--- Your goal ---
Repeat back every line of the data, exactly.

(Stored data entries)
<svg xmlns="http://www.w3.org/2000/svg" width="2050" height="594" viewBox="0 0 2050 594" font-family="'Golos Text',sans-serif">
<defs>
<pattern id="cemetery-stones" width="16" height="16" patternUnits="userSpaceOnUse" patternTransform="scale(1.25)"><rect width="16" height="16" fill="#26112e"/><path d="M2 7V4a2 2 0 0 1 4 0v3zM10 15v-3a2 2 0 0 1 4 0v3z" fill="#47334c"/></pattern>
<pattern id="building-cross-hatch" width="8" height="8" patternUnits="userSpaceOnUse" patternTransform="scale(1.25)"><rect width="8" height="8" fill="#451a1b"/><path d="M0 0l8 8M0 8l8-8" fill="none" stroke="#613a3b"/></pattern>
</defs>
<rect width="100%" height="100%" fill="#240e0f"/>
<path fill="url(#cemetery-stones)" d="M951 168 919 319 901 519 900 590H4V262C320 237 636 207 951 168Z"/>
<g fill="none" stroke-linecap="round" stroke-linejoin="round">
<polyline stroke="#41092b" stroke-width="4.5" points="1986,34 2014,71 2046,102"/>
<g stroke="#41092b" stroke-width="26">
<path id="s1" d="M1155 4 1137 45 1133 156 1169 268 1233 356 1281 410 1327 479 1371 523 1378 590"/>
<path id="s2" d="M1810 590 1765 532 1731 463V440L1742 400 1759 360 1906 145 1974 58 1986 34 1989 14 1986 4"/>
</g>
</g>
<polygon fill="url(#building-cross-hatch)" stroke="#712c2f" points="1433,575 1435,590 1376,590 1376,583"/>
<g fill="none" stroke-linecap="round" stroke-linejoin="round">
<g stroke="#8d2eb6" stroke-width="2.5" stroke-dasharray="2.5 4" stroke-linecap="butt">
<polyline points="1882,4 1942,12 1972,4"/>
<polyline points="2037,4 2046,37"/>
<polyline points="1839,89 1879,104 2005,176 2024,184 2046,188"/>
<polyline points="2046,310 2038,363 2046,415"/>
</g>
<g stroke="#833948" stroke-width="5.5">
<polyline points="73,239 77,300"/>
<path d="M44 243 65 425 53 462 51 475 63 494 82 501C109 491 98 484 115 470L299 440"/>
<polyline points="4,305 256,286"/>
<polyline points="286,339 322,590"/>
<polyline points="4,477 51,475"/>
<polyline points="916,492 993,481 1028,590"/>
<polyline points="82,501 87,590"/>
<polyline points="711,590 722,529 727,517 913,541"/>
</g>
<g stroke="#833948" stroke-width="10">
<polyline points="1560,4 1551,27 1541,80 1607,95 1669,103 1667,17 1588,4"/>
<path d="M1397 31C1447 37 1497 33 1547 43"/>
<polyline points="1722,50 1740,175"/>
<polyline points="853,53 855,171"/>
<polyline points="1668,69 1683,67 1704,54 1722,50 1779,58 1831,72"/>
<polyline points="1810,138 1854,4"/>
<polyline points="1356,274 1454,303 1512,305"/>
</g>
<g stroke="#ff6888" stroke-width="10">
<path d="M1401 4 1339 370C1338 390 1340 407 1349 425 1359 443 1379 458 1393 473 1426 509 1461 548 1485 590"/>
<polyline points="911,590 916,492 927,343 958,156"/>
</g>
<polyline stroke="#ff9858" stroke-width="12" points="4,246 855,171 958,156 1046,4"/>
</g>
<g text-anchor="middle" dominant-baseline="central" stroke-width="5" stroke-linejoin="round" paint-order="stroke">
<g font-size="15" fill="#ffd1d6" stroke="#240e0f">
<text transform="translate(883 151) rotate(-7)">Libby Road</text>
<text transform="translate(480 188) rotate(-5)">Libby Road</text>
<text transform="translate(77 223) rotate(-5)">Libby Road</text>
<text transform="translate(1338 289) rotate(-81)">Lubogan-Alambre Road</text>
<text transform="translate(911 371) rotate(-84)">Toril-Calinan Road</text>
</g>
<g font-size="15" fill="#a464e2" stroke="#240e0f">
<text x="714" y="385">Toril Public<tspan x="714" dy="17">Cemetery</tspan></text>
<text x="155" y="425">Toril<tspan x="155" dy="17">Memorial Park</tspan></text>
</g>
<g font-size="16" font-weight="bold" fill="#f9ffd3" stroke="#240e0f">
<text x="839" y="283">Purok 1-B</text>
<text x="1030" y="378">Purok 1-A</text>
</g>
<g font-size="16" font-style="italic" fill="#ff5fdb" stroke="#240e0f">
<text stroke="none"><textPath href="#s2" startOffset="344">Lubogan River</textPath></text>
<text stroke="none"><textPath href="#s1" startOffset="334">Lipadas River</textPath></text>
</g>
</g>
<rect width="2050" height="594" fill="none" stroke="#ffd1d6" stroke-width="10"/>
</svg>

--- Answer area ---
<svg xmlns="http://www.w3.org/2000/svg" width="2050" height="594" viewBox="0 0 2050 594" font-family="'Golos Text',sans-serif">
<defs>
<pattern id="cemetery-stones" width="16" height="16" patternUnits="userSpaceOnUse" patternTransform="scale(1.25)"><rect width="16" height="16" fill="#26112e"/><path d="M2 7V4a2 2 0 0 1 4 0v3zM10 15v-3a2 2 0 0 1 4 0v3z" fill="#47334c"/></pattern>
<pattern id="building-cross-hatch" width="8" height="8" patternUnits="userSpaceOnUse" patternTransform="scale(1.25)"><rect width="8" height="8" fill="#451a1b"/><path d="M0 0l8 8M0 8l8-8" fill="none" stroke="#613a3b"/></pattern>
</defs>
<rect width="100%" height="100%" fill="#240e0f"/>
<path fill="url(#cemetery-stones)" d="M951 168 919 319 901 519 900 590H4V262C320 237 636 207 951 168Z"/>
<g fill="none" stroke-linecap="round" stroke-linejoin="round">
<polyline stroke="#41092b" stroke-width="4.5" points="1986,34 2014,71 2046,102"/>
<g stroke="#41092b" stroke-width="26">
<path id="s1" d="M1155 4 1137 45 1133 156 1169 268 1233 356 1281 410 1327 479 1371 523 1378 590"/>
<path id="s2" d="M1810 590 1765 532 1731 463V440L1742 400 1759 360 1906 145 1974 58 1986 34 1989 14 1986 4"/>
</g>
</g>
<polygon fill="url(#building-cross-hatch)" stroke="#712c2f" points="1433,575 1435,590 1376,590 1376,583"/>
<g fill="none" stroke-linecap="round" stroke-linejoin="round">
<g stroke="#8d2eb6" stroke-width="2.5" stroke-dasharray="2.5 4" stroke-linecap="butt">
<polyline points="1882,4 1942,12 1972,4"/>
<polyline points="2037,4 2046,37"/>
<polyline points="1839,89 1879,104 2005,176 2024,184 2046,188"/>
<polyline points="2046,310 2038,363 2046,415"/>
</g>
<g stroke="#833948" stroke-width="5.5">
<polyline points="73,239 77,300"/>
<path d="M44 243 65 425 53 462 51 475 63 494 82 501C109 491 98 484 115 470L299 440"/>
<polyline points="4,305 256,286"/>
<polyline points="286,339 322,590"/>
<polyline points="4,477 51,475"/>
<polyline points="916,492 993,481 1028,590"/>
<polyline points="82,501 87,590"/>
<polyline points="711,590 722,529 727,517 913,541"/>
</g>
<g stroke="#833948" stroke-width="10">
<polyline points="1560,4 1551,27 1541,80 1607,95 1669,103 1667,17 1588,4"/>
<path d="M1397 31C1447 37 1497 33 1547 43"/>
<polyline points="1722,50 1740,175"/>
<polyline points="853,53 855,171"/>
<polyline points="1668,69 1683,67 1704,54 1722,50 1779,58 1831,72"/>
<polyline points="1810,138 1854,4"/>
<polyline points="1356,274 1454,303 1512,305"/>
</g>
<g stroke="#ff6888" stroke-width="10">
<path d="M1401 4 1339 370C1338 390 1340 407 1349 425 1359 443 1379 458 1393 473 1426 509 1461 548 1485 590"/>
<polyline points="911,590 916,492 927,343 958,156"/>
</g>
<polyline stroke="#ff9858" stroke-width="12" points="4,246 855,171 958,156 1046,4"/>
</g>
<g text-anchor="middle" dominant-baseline="central" stroke-width="5" stroke-linejoin="round" paint-order="stroke">
<g font-size="15" fill="#ffd1d6" stroke="#240e0f">
<text transform="translate(883 151) rotate(-7)">Libby Road</text>
<text transform="translate(480 188) rotate(-5)">Libby Road</text>
<text transform="translate(77 223) rotate(-5)">Libby Road</text>
<text transform="translate(1338 289) rotate(-81)">Lubogan-Alambre Road</text>
<text transform="translate(911 371) rotate(-84)">Toril-Calinan Road</text>
</g>
<g font-size="15" fill="#a464e2" stroke="#240e0f">
<text x="714" y="385">Toril Public<tspan x="714" dy="17">Cemetery</tspan></text>
<text x="155" y="425">Toril<tspan x="155" dy="17">Memorial Park</tspan></text>
</g>
<g font-size="16" font-weight="bold" fill="#f9ffd3" stroke="#240e0f">
<text x="839" y="283">Purok 1-B</text>
<text x="1030" y="378">Purok 1-A</text>
</g>
<g font-size="16" font-style="italic" fill="#ff5fdb" stroke="#240e0f">
<text stroke="none"><textPath href="#s2" startOffset="344">Lubogan River</textPath></text>
<text stroke="none"><textPath href="#s1" startOffset="334">Lipadas River</textPath></text>
</g>
</g>
<rect width="2050" height="594" fill="none" stroke="#ffd1d6" stroke-width="10"/>
</svg>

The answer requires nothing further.